Interior Secretary Ryan Zinke was caught trying to sell 1,600 acres of land cut from Grand Staircase-Escalante National Monument to none other than state representative Mike Noel (R-Utah district 73). A Draft Resource Management Plan for the reduced monument (see above) identified public lands in Johnson Canyon to be sold for private development. The parcels happen to be adjacent to land owned by Noel, which also happens to be located along the proposed Lake Powell Pipeline route.

Utah Rivers Council has requested a formal investigation into possible conflicts of interest. Noel denies that he wants to buy the land, but has been trying to prevent pipeline-related documents from becoming public. Zinke claims that he didn’t know the Johnson Canyon sale was in the plan even though the 2017 Trump boundaries were specifically drawn around Noel’s property. BLM Deputy Director David Bernhardt took blame for “failure to capture this inconsistency” and withdrew the proposed land sale.

Utah Rivers Council: utahrivers.org

Senator Lee’s anti-monument bill

Utah Senator Mike Lee (R) has introduced a bill  offensively named the PURE Act (it stands for of Protect Utah’s Rural Economy), a bill to prevent future protection of Utah’s federal public lands. The bill does not, in fact, address Utah’s rural economy, but rather requires that establishing or expanding National Monuments in Utah would require both an Act of Congress and approval from the Utah Legislature.
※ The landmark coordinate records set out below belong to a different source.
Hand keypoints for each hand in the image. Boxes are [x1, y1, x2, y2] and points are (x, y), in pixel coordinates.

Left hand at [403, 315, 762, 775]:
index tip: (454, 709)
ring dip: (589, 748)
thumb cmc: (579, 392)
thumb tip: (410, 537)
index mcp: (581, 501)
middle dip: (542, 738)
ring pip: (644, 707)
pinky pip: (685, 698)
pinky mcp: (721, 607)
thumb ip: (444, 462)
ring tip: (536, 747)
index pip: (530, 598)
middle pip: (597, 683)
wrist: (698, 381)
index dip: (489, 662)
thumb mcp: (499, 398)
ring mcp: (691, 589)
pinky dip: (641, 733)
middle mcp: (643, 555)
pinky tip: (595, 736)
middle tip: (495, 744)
Meanwhile, San Juan County has launched a tourism promotion using the disingenuous slogan “Make it Monumental,” referencing Bears Ears National Monument dismantled by the Trump administration.
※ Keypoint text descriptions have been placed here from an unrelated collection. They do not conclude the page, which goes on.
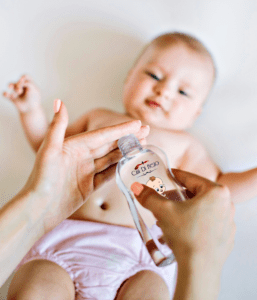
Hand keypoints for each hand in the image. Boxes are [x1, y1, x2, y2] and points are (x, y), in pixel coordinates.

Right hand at [3, 75, 40, 112]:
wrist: (31, 110)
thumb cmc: (34, 100)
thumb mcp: (34, 90)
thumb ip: (28, 83)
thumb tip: (19, 81)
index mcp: (30, 85)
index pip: (26, 77)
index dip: (23, 77)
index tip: (22, 81)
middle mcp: (23, 87)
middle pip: (18, 81)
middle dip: (18, 84)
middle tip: (20, 91)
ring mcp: (17, 92)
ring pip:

San Juan County government vigorously opposed monument designation, in part because they claimed that it would harm economic development (except that it will apparently also draw visitors and attract businesses to the area). The Utah Office of Tourism is likewise promoting travel to both “Bears Ears National Monument” and “Grand Staircase-Escalante National Monument” even though they were both dismantled by President Trump in 2017.

Wildfires create state of emergency

In July and August, Utah Governor Gary Herbert issued Executive Orders declaring a State of Emergency for wildland fires due to drought, hot temperatures and fires already burning.

Utah has already experienced more than 800 wildfires this summer, most of them caused by human activity. Smoke from wildfires rendered summer air along the Wasatch Front nearly unbreathable (45 red air days and counting in Salt Lake County).

Unfortunately, Utah’s catastrophic wildfires have become yet another excuse for a Republican agenda of environmental deregulation. During an interview with FOX 13 news, Herbert repeated talking points taken straight from right-wing media, blaming the severity of fires on federal environmental policies. In fact, healthy forests are more resilient to wildfires, and conditions caused by climate change are making the fire season longer.